Alegrías
02.07.2021
04.09.2021

Alegrías is the second solo show of Pablo Accinelli (Buenos Aires, 1983) at the gallery. The title refers to the liveliest of the flamenco dancing styles, whose musical scope is filled by sets of beats (and claps) that strongly mark its structure, and also the cadence of the movements of the dancing body. Through the festive character it emanates, the style calls for sharing, social reunion and the lightness that is characteristic to the experience of celebration. One could say that, in the context of the exhibition, the Alegrías serve both as a paradox and a background; the works do not only suggest the atmosphere of the event, but they also mirror, from the very beginning, the metrical accuracy, the repetition of the gesture, sometimes exhaustive, which makes certain elements and aspects transit between pieces and balance the works between different categories (there are sculptures that are paintings, paintings that are drawings, etc).

Objectively, the exhibition is composed by three independent and correlated moments. On the side walls, we find – symetrically displayed, 7 on each side – a series of 14 drawings of “dancing” clips on milimetric paper filled in and following one-on-one-off pattern, adding an unexpected tactile layer to the drawing, a kind of an embroidered texture that puts works in a transitional space, hard to name in terms of category.
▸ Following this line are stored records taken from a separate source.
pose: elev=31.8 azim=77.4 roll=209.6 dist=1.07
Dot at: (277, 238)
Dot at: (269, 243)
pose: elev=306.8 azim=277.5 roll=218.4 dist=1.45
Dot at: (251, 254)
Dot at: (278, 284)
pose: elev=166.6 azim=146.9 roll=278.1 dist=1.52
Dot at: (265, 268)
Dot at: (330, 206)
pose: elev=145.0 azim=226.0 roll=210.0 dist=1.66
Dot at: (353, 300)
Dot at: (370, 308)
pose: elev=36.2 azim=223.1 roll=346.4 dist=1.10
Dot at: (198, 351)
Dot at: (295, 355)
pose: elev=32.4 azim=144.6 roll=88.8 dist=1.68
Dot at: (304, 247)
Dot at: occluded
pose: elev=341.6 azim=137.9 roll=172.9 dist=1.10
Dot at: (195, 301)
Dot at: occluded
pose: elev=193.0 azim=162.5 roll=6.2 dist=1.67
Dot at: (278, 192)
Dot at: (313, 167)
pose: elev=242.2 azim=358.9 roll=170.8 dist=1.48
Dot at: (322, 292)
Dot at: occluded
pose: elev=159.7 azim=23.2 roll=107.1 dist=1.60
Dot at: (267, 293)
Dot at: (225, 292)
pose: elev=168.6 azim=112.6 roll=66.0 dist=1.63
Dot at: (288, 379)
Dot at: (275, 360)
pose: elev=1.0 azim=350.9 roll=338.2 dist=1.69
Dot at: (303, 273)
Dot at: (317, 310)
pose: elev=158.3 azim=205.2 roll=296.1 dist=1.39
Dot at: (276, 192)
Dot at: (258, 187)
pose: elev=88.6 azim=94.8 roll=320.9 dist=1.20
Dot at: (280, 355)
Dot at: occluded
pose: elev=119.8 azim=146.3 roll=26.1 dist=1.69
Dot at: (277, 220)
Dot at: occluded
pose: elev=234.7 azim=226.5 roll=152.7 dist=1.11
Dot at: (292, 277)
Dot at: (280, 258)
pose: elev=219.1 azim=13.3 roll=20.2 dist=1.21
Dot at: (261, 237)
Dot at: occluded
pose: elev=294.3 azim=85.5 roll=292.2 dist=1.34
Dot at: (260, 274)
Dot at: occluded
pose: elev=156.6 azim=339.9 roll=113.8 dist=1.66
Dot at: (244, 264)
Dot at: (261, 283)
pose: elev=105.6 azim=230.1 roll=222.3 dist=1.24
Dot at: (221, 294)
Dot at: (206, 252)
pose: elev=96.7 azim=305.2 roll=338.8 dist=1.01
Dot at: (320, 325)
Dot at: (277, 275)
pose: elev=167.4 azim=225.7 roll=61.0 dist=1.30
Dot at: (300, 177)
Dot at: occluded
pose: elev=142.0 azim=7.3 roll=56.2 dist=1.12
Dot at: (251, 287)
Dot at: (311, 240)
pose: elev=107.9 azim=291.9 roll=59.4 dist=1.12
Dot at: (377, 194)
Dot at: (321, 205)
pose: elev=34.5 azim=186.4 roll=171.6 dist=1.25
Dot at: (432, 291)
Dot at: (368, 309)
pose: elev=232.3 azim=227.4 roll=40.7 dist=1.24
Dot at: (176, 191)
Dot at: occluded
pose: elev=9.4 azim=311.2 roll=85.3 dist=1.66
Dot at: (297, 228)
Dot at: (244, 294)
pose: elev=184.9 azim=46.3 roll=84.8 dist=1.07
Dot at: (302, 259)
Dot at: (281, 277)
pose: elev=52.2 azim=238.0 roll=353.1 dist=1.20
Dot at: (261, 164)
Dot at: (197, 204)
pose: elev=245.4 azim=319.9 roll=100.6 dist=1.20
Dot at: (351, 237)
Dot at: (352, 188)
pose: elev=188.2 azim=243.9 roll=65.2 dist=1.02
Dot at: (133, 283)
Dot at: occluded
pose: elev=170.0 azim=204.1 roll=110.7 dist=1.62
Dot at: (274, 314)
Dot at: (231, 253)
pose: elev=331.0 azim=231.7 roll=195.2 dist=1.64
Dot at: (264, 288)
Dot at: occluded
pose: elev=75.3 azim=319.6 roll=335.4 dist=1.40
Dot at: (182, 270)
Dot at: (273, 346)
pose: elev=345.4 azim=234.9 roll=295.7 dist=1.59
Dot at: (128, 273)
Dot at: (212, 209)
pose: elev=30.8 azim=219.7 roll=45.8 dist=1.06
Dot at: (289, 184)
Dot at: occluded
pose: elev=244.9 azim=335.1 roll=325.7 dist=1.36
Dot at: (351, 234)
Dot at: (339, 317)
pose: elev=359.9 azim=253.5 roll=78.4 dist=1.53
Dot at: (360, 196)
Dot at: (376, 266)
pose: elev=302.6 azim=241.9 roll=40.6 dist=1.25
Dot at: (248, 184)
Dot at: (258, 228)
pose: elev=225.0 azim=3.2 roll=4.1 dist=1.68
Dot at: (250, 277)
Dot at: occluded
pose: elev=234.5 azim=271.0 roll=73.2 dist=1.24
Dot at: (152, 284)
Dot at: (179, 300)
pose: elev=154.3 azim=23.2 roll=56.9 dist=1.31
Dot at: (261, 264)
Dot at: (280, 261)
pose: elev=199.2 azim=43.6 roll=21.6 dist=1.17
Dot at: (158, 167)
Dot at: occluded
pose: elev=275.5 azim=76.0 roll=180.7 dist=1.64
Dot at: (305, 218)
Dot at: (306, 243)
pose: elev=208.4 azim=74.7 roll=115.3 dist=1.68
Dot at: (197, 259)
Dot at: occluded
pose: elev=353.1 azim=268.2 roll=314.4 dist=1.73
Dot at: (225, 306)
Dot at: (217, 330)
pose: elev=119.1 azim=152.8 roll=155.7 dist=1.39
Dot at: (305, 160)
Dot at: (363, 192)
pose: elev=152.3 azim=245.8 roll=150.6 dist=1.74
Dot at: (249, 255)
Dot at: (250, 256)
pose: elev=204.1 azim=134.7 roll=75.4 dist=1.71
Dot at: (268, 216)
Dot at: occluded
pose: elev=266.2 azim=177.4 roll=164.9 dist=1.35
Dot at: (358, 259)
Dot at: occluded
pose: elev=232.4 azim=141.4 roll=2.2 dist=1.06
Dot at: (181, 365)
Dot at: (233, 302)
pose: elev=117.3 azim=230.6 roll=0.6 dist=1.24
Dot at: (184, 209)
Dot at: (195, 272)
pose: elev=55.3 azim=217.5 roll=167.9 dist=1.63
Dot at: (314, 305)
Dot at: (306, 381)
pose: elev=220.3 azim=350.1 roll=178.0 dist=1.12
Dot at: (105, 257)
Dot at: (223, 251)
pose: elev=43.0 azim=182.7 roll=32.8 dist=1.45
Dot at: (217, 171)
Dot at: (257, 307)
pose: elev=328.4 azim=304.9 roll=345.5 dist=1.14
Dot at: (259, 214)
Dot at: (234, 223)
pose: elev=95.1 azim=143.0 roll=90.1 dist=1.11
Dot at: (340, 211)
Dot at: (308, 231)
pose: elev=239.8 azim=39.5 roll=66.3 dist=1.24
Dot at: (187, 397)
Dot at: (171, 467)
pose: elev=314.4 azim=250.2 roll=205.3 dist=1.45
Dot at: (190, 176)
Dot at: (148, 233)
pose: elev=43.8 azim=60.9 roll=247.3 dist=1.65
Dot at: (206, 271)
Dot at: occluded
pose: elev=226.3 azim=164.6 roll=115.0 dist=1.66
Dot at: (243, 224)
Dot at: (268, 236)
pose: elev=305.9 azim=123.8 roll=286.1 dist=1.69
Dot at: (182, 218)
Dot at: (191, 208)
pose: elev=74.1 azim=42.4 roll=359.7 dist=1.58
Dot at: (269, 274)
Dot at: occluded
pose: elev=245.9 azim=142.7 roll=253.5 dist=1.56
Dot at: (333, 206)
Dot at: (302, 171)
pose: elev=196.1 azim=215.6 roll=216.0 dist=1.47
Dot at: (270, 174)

On the horizontal plane, the sculpture-bonfire, or a set of tridimensional paintings, expands the circular shape of the clip drawings (or vice-versa), now with 4,30 meters of diameter; one after the other, the 60 charcoal bags are juxtaposed to form the space of social union or just to ponctuate the metrics of time measurement, as it happens with the counting of a traditional watch – they are a bonfire and they are a watch, sculpture and painting, not one instead of the other, but both at the same time. Finally, both the circular form of the bonfire, as well as the content that transforms it, for example, in an object of time measurement, are mirrored in the front wall, from the perspective of who enters the gallery. The circular object, resembling an watch as well – composed by holes on the wall and three rods that could be revealing hours, minutes or seconds -, is vertically displayed, as painting and drawing are usually read; nevertheless, this object has a profound tactile nature that could be understood not only as a sculpture, but as something that could be perceived without the sense of sight.